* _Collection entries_

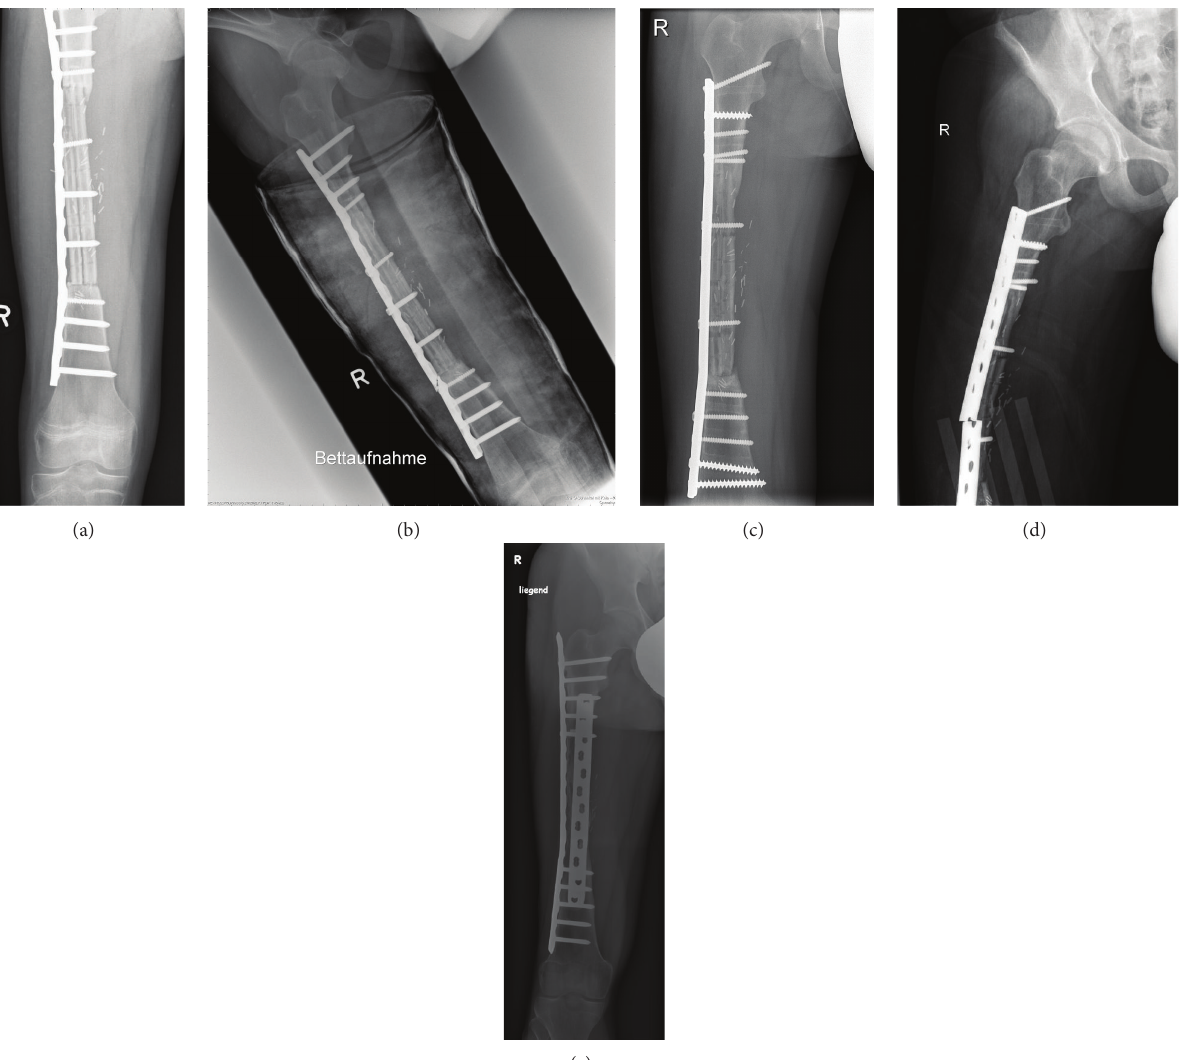
Figure 3: (Patient no. 8) (a) 12-year-old boy with Ewing’s sarcoma of the right femur diaphysis. Radiograph showing the reconstructive result with a bilateral free fibular graft and lateral plate fixation for a defect of 16,5cm. (b) 15 months after tumor resection plate failure occurred at the distal interphase between fibular graft and femur metaphysis showing an osseous nonunion. The patient had received his neoadjuvant and adjuvant chemotherapy according to EURO-E.W.I.N.G.-99-protocol including adjuvant radiotherapy. (c) The fracture was treated with replatingandautogenousbonegrafting.(d)5monthslaterasecondplatefractureoccurredinthemiddleofthefibulargrafts.Thefibulargrafts themselvesshowedtwofracturesondifferentlevels.Thebonystructuresshowsignsofdemineralizationandirregularitiesduetoadministered chemo- and radiotherapy. (e) Surgical revision resulting in double plate osteosynthesis and autogenous bone grafting. So far there have been no more complications until the last follow-up at 62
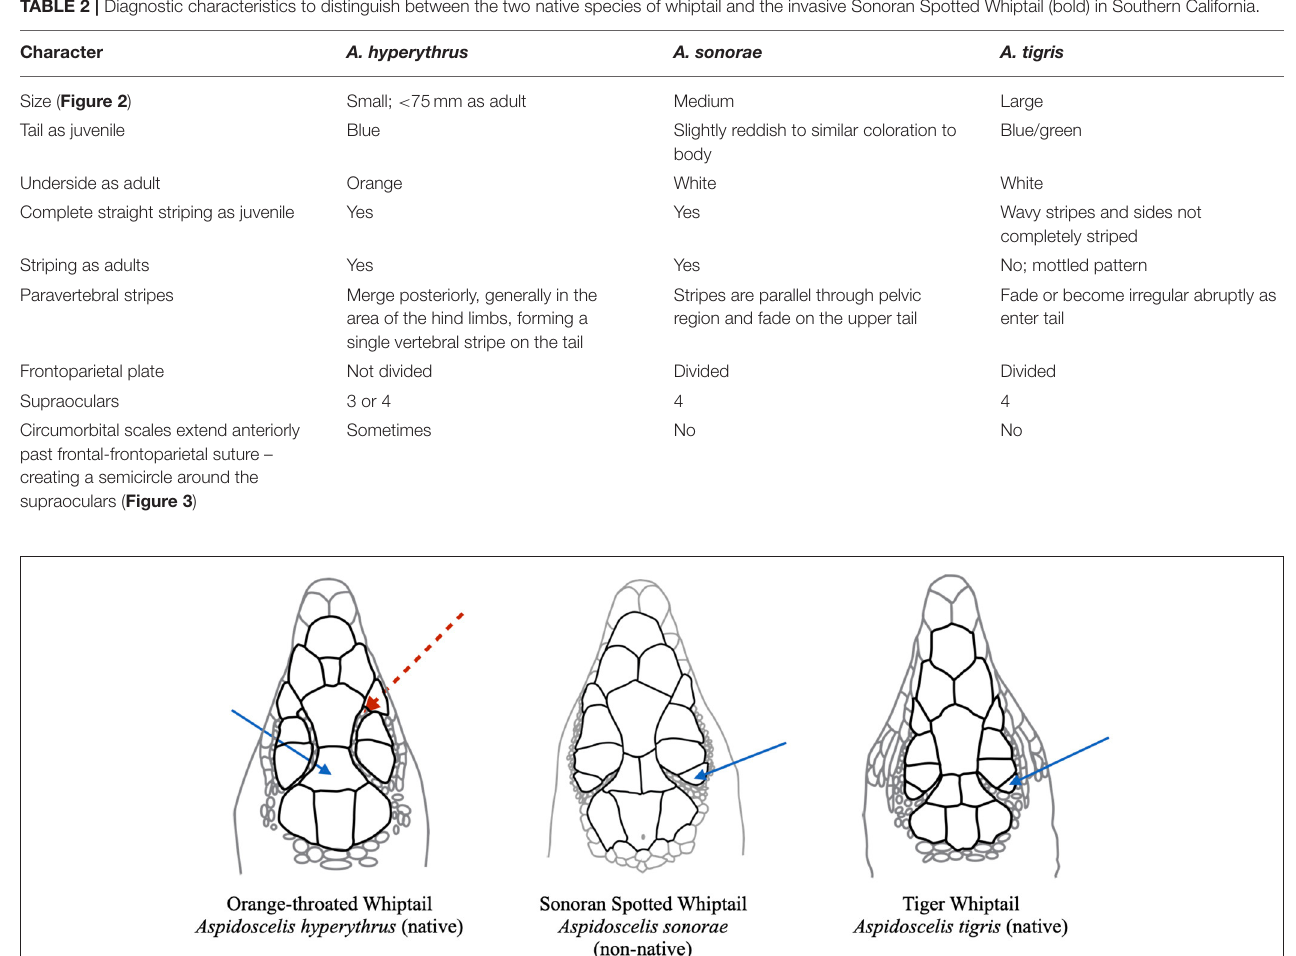
FIGURE 3 | Left is a head drawing of Aspidoscelis hyperythrus , middle is A. sonorae , and right is A. tigris . Blue arrow on left shows the non-divided frontoparietal that is diagnostic of A. hyperythrus . Blue arrows on middle and right drawings show additional supraocular scale that is sometimes absent from A. hyperythrus . The circumorbital scales are the small scales between the supraocular scales and the frontoparietal scale. Only in A. hyperythrus do the circumorbital scales sometimes extend forward of the frontal-frontoparietal suture (dashed red arrow in left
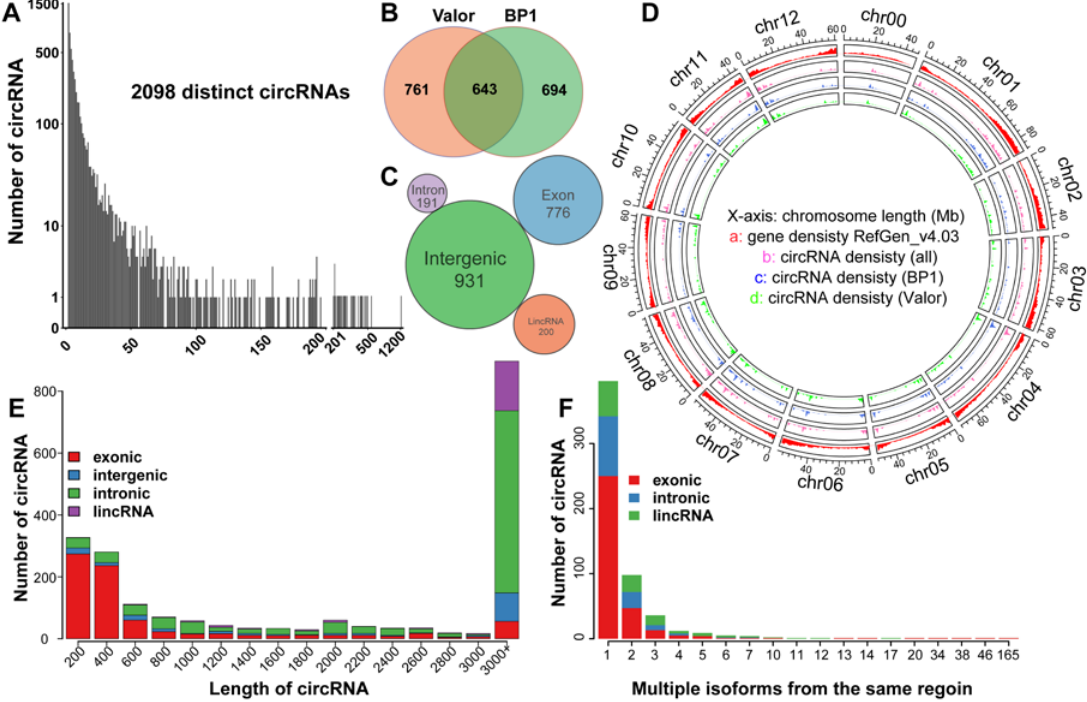
Figure 1. Characterization of potato circular RNAs (circRNAs). ( A ) Number of circRNAs and their supporting backsplicing reads. ( B ) Distribution of circRNAs in both cultivars. ( C ) CircRNAs genomic origin. ( D ) Distribution of circRNAs in each chromosome. ( E ) Distribution of circRNAs in different length ranges (e.g., 200 represents 0–200). ( F ) Summary of alternative circularization events.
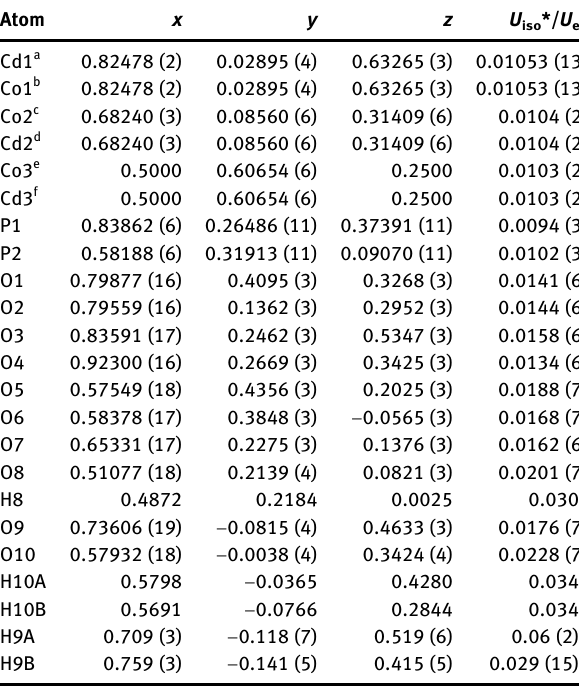
Table  : Fractional atomic coordinates and isotropic or equivalent isotropic displacement parameters (Å 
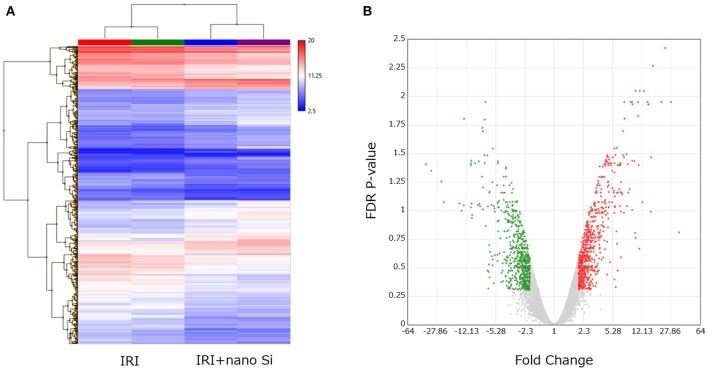
Changes in the renal transcriptome at 72 h after IRI. (A) Hierarchical clustering of each sample dataset by renal tissue microarray. (B) Volcano plot showing the upregulated and downregulated genes in the kidneys of rats with IRI treated with nano-Si compared to those maintained with a normal diet (fold change, >2.0 or <2.0; p < 0.05). n = 2.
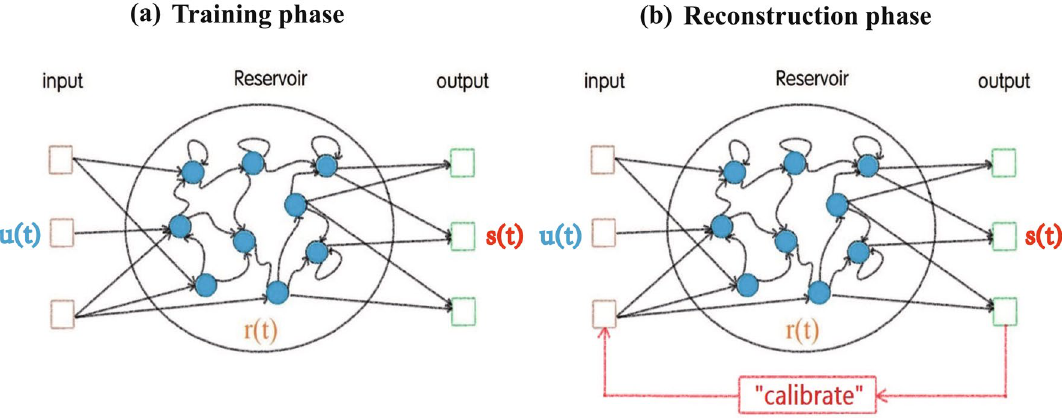
Figure 1. The calculation of the “calibrated” reservoir computing consists of the training phase and the reconstruction phase. ( a ) In the training phase, the input u ( t ) and the output s ( t ) are known, then the W out is calculated. ( b ) In the reconstruction phase, the biggest difference between our model and the classical reservoir computing is that the output s ( t ) is calibrated by the partial actual variables to reconstruct the unmeasured variables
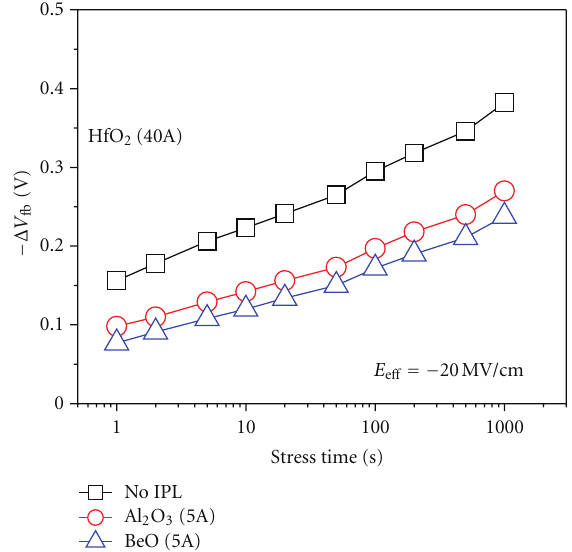
Figure 5: Stress-induced V fb shift ( Δ V fb ) versus stress time for three di ff erent gate stacks. E e ff = ( V g − V fb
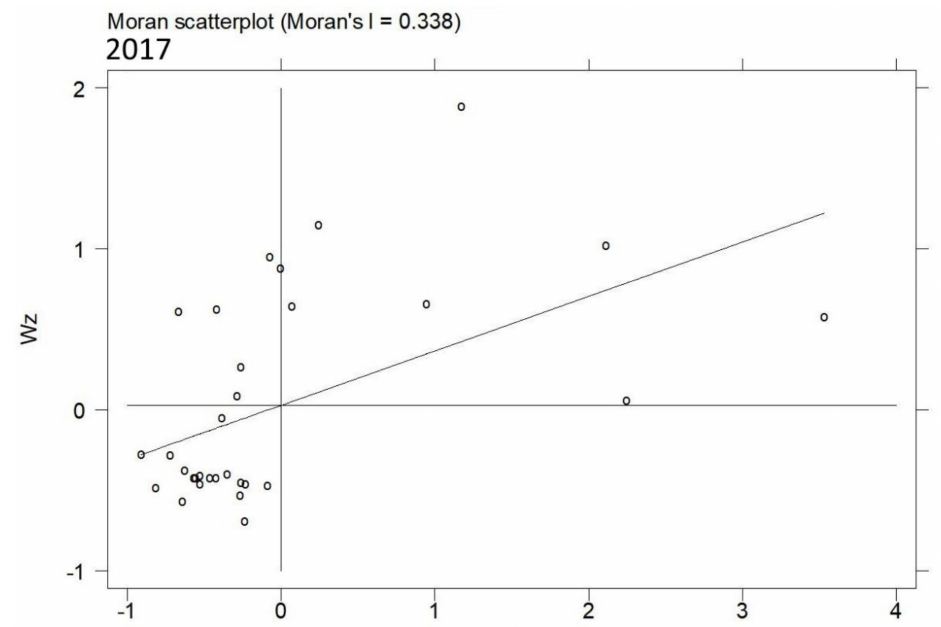
Figure 8. Moran scatterplot of the PCTLA s in the 31 Chinese provinces in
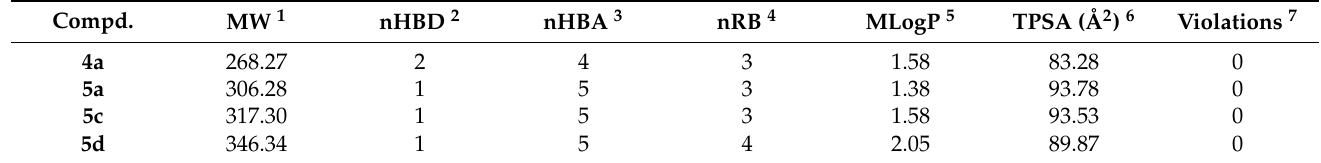
Table 5. Predicted physicochemical properties of the most active quinazolin-4(3 H )one derivatives 4a , 5a , 5c , and 5d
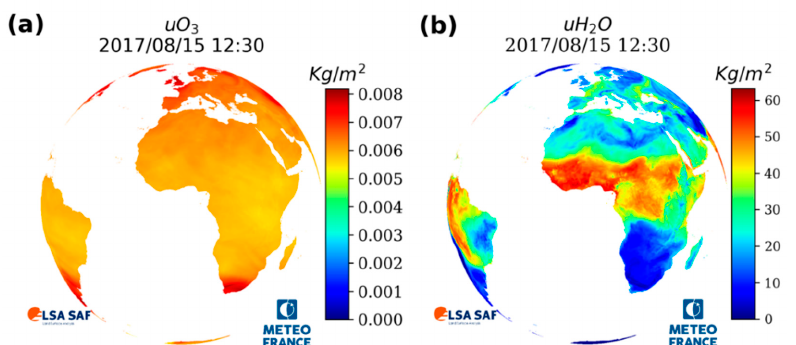
Figure 4. Example of ( a ) the Total Ozone Column content (in kg / m 2 ) and ( b ) the total column water vapor content (in kg / m 2 ) for the 15th of August 2017 at 12:30 UTC, derived from the ECMWF-IFS forecasts.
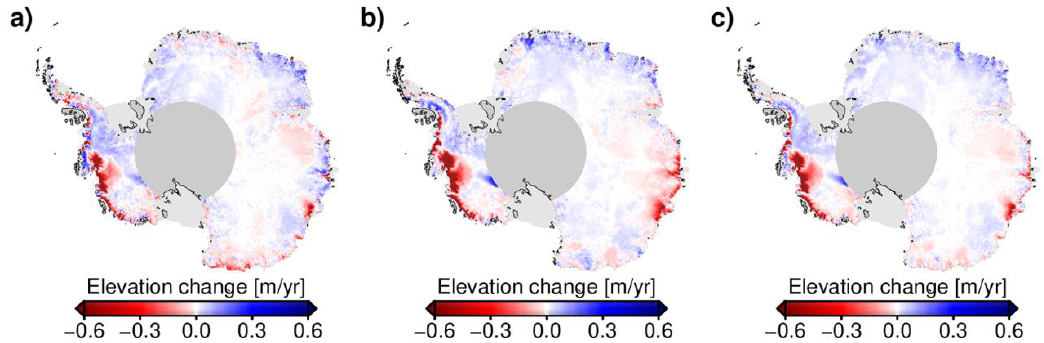
Figure 3. Maps of the long-term elevation changes from the combined elevation time series over the periods of 2002–2010 ( a ), 2010–2019 ( b ) and 2002–2019 ( c ). periods of 2002–2010 ( a ), 2010–2019 ( b ) and 2002–2019 ( c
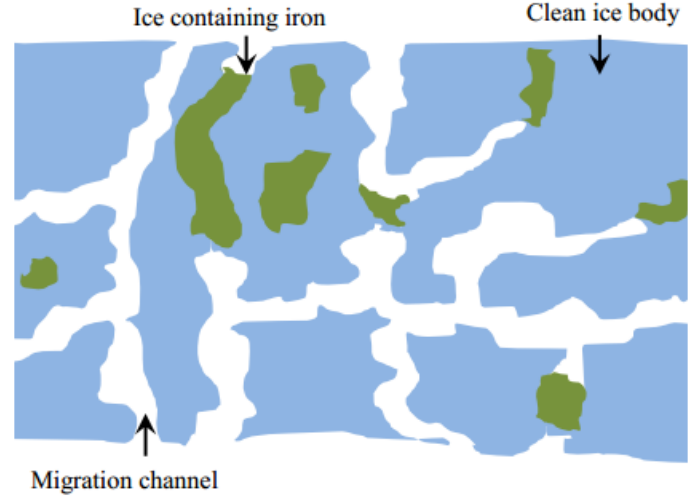
Figure 4. Schematic diagram of ice body profile structure [14].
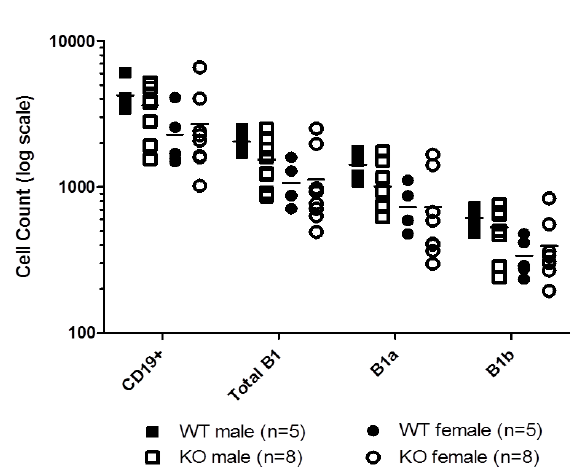
Raw flow cytometry sample data and the FlowJo analysis file for ex vivo stimulated splenocytes, including cell proliferation and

* _TASK BRIEF_
Exactly as written, restate all of the data, leaving out the images.

* _FINISHED TASK_
Figure 3: (Patient no. 8) (a) 12-year-old boy with Ewing’s sarcoma of the right femur diaphysis. Radiograph showing the reconstructive result with a bilateral free fibular graft and lateral plate fixation for a defect of 16,5cm. (b) 15 months after tumor resection plate failure occurred at the distal interphase between fibular graft and femur metaphysis showing an osseous nonunion. The patient had received his neoadjuvant and adjuvant chemotherapy according to EURO-E.W.I.N.G.-99-protocol including adjuvant radiotherapy. (c) The fracture was treated with replatingandautogenousbonegrafting.(d)5monthslaterasecondplatefractureoccurredinthemiddleofthefibulargrafts.Thefibulargrafts themselvesshowedtwofracturesondifferentlevels.Thebonystructuresshowsignsofdemineralizationandirregularitiesduetoadministered chemo- and radiotherapy. (e) Surgical revision resulting in double plate osteosynthesis and autogenous bone grafting. So far there have been no more complications until the last follow-up at 62
FIGURE 3 | Left is a head drawing of Aspidoscelis hyperythrus , middle is A. sonorae , and right is A. tigris . Blue arrow on left shows the non-divided frontoparietal that is diagnostic of A. hyperythrus . Blue arrows on middle and right drawings show additional supraocular scale that is sometimes absent from A. hyperythrus . The circumorbital scales are the small scales between the supraocular scales and the frontoparietal scale. Only in A. hyperythrus do the circumorbital scales sometimes extend forward of the frontal-frontoparietal suture (dashed red arrow in left
Figure 1. Characterization of potato circular RNAs (circRNAs). ( A ) Number of circRNAs and their supporting backsplicing reads. ( B ) Distribution of circRNAs in both cultivars. ( C ) CircRNAs genomic origin. ( D ) Distribution of circRNAs in each chromosome. ( E ) Distribution of circRNAs in different length ranges (e.g., 200 represents 0–200). ( F ) Summary of alternative circularization events.
Table  : Fractional atomic coordinates and isotropic or equivalent isotropic displacement parameters (Å 
Changes in the renal transcriptome at 72 h after IRI. (A) Hierarchical clustering of each sample dataset by renal tissue microarray. (B) Volcano plot showing the upregulated and downregulated genes in the kidneys of rats with IRI treated with nano-Si compared to those maintained with a normal diet (fold change, >2.0 or <2.0; p < 0.05). n = 2.
Figure 1. The calculation of the “calibrated” reservoir computing consists of the training phase and the reconstruction phase. ( a ) In the training phase, the input u ( t ) and the output s ( t ) are known, then the W out is calculated. ( b ) In the reconstruction phase, the biggest difference between our model and the classical reservoir computing is that the output s ( t ) is calibrated by the partial actual variables to reconstruct the unmeasured variables
Figure 5: Stress-induced V fb shift ( Δ V fb ) versus stress time for three di ff erent gate stacks. E e ff = ( V g − V fb
Figure 8. Moran scatterplot of the PCTLA s in the 31 Chinese provinces in
Table 5. Predicted physicochemical properties of the most active quinazolin-4(3 H )one derivatives 4a , 5a , 5c , and 5d
Figure 4. Example of ( a ) the Total Ozone Column content (in kg / m 2 ) and ( b ) the total column water vapor content (in kg / m 2 ) for the 15th of August 2017 at 12:30 UTC, derived from the ECMWF-IFS forecasts.
Figure 3. Maps of the long-term elevation changes from the combined elevation time series over the periods of 2002–2010 ( a ), 2010–2019 ( b ) and 2002–2019 ( c ). periods of 2002–2010 ( a ), 2010–2019 ( b ) and 2002–2019 ( c
Figure 4. Schematic diagram of ice body profile structure [14].
Raw flow cytometry sample data and the FlowJo analysis file for ex vivo stimulated splenocytes, including cell proliferation and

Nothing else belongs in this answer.